The Court’s new majority could make it much easier for big spenders to influence American politics in secret.
The Supreme Court will hear a major case on April 26 that could fundamentally alter the Court’s approach to laws requiring political organizations to disclose their donors — a change that could make it much easier for big spenders to hide the ways they seek to influence policy and elections.
Citizens United is best known for its anti-canonical holding that corporations may spend unlimited money to influence elections. While five of the justices who heard Citizens United voted to dismantle much of the nation’s campaign finance laws, eight justices also voted that the government has fairly broad authority to require advocacy groups to disclose major funders of their political activity.
Disclosure requirements should be upheld, Justice Anthony Kennedy wrote for the Court, so long as there is “a ‘substantial relation’ between the disclosure requirement and a ‘sufficiently important’ governmental interest.”
A lot has changed since Citizens United tucked this pro-disclosure ruling into its broader ruling against campaign finance limits, however. Four of the eight justices who supported disclosure rules have since left the Court, and three of them were replaced by judges who are significantly more conservative than the person they replaced.
Which brings us to Americans for Prosperity Foundation. The plaintiffs in the case — which include a conservative advocacy group closely associated with the billionaire Koch brothers, and the Thomas More Law Center, a conservative law firm that claims it was formed to promote “America’s Judeo-Christian heritage” — seek to undercut pro-disclosure decisions such as Citizens United. And, with six Republican appointees on the Supreme Court, they have a very good chance of prevailing.
The specific issue in Americans for Prosperity is fairly far afield of the foundational questions about money in politics that animated Citizens United. The plaintiffs challenge a California regulation that requires charities that wish to raise tax-deductible funds in California to disclose their largest contributors to the state attorney general’s office. State regulations require the attorney general to keep this information confidential from the public, but the attorney general’s office may use it to investigate allegations of fraud by nonprofits.
The Americans for Prosperity plaintiffs claim that this disclosure regulation is unconstitutional, and they rely largely on doctrines created to prevent civil rights organizations from having to disclose their donors to Jim Crow government officials in the 1950s and ’60s.
There are difficult questions underlying Americans for Prosperity. If you are inclined to be unsympathetic to a Koch-aligned group that wants to keep its donors secret, imagine a very similar case where Texas required Planned Parenthood to disclose its donors to the state attorney general’s office. Would you have confidence that no one in that office would leak the names of those donors to Tucker Carlson?
But the Court has also spent the past 60 years striking a careful balance between the public’s interest in requiring charities and advocacy groups to disclose where they get their money, and the groups’ interest in making sure that their donors are not harassed, intimidated, or attacked by people who loathe a particular group and what it stands for.

◇ ◇ ◇ ◇ ◇

▶ _GIVEN TASK 1_
Summarize the passage on donor disclosure in two sentences.
▶ _GIVEN TASK 2_
Answer these questions from the passage on donor disclosure:
(a) On what date will the Supreme Court hear the case?
(b) How many justices in Citizens United voted that the government has fairly broad authority to require disclosure of major funders?
(c) To which office must charities raising tax-deductible funds in California disclose their largest contributors?
▶ _GIVEN TASK 3_
Write what comes next in the passage on donor disclosure, picking up after its final sentence.
The listing has no connection to the passage on donor disclosure.

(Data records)
◇ ◇ ◇ ◇ ◇

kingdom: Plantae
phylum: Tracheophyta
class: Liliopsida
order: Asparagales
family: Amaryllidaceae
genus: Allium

◇ ◇ ◇ ◇ ◇

▶ _WRITTEN REPLY 1_
The Supreme Court will hear Americans for Prosperity Foundation, a case that could change its approach to donor disclosure laws and make it much easier for big spenders to hide how they influence policy and elections. Eight justices in Citizens United upheld broad government authority to require disclosure, but four of them have since left the Court, and the conservative plaintiffs challenging California's rule that charities report their largest contributors to the attorney general have a very good chance of prevailing.

▶ _WRITTEN REPLY 2_
(a) April 26
(b) Eight
(c) The state attorney general's office

▶ _WRITTEN REPLY 3_
Americans for Prosperity gives the Court’s very conservative majority an opportunity to rework this balance. And those justices could allow political groups to operate with far more secrecy, allowing wealthy donors to shape American politics in the shadows.
Why the First Amendment imposes some limits on mandatory disclosure laws
In the mid-1950s, an Alabama court ordered the NAACP, which was then the preeminent organization fighting segregation in the Jim Crow South, to turn over a full list of its members to the state attorney general — and then imposed a $100,000 fine on the NAACP if it did not comply.
Had the NAACP complied, it could have placed those members in grave danger. State officials could have turned over the list of members to the Ku Klux Klan. Or they may have disclosed them to racist employers who could have fired the NAACP’s members and blacklisted them from obtaining future employment.
The Alabama court’s order, in other words, was a fairly transparent effort to shut down the NAACP’s operations in Alabama, either by terrorizing the organization’s members or by imposing crippling fines on the NAACP. The $100,000 fine imposed by the state court was roughly the equivalent of a $1 million fine in today’s dollars.
Ultimately, however, this scheme did not succeed. In NAACP v. Alabama ex rel. Patterson (1958), a unanimous Supreme Court ruled that Alabama could not force the NAACP to disclose its members, given the obvious danger to those members if their names were disclosed.
“We think that the production order, in the respects here drawn in question, must be regarded as entailing the likelihood of a substantial restraint upon the exercise by petitioner’s members of their right to freedom of association,” Justice John Marshall Harlan wrote for his Court. He added that the NAACP had made “an uncontroverted showing” that “revelation of the identity of its rank-and-file members has exposed these members to economic reprisal, loss of employment, threat of physical coercion, and other manifestations of public hostility.”
NAACP was an extreme case, and the plaintiffs in Americans for Prosperity do not allege anything that even vaguely resembles the kind of abuse and intimidation that NAACP members faced in the Jim Crow South. As a lower court that upheld California’s disclosure law explained, an executive with the Americans for Prosperity Foundation “described two individuals who, she believed, stopped supporting the Foundation in light of actual or feared retaliation by the IRS,” and another donor who “did business with the Government” said that he and his associates “did not feel like they could take on the risk of continuing to give to us.”
Similarly, the Thomas More Law Center “introduced a letter from a contributor who chose to make a $25 contribution anonymously out of fear that ISIS would break into the Law Center’s office, obtain a list of contributors and target them.”
Unlike the NAACP in the 1950s, in other words, the Americans for Prosperity plaintiffs largely raise speculative fears that, by disclosing their major donors to one government agency, that information may somehow — in violation of California state regulations — wind up in the hands of another agency, which might target those donors. (Or, in the case of the law center, that the donor information might wind up being discovered by a terrorist organization located on the other side of the globe, which will then target American donors to the law center.)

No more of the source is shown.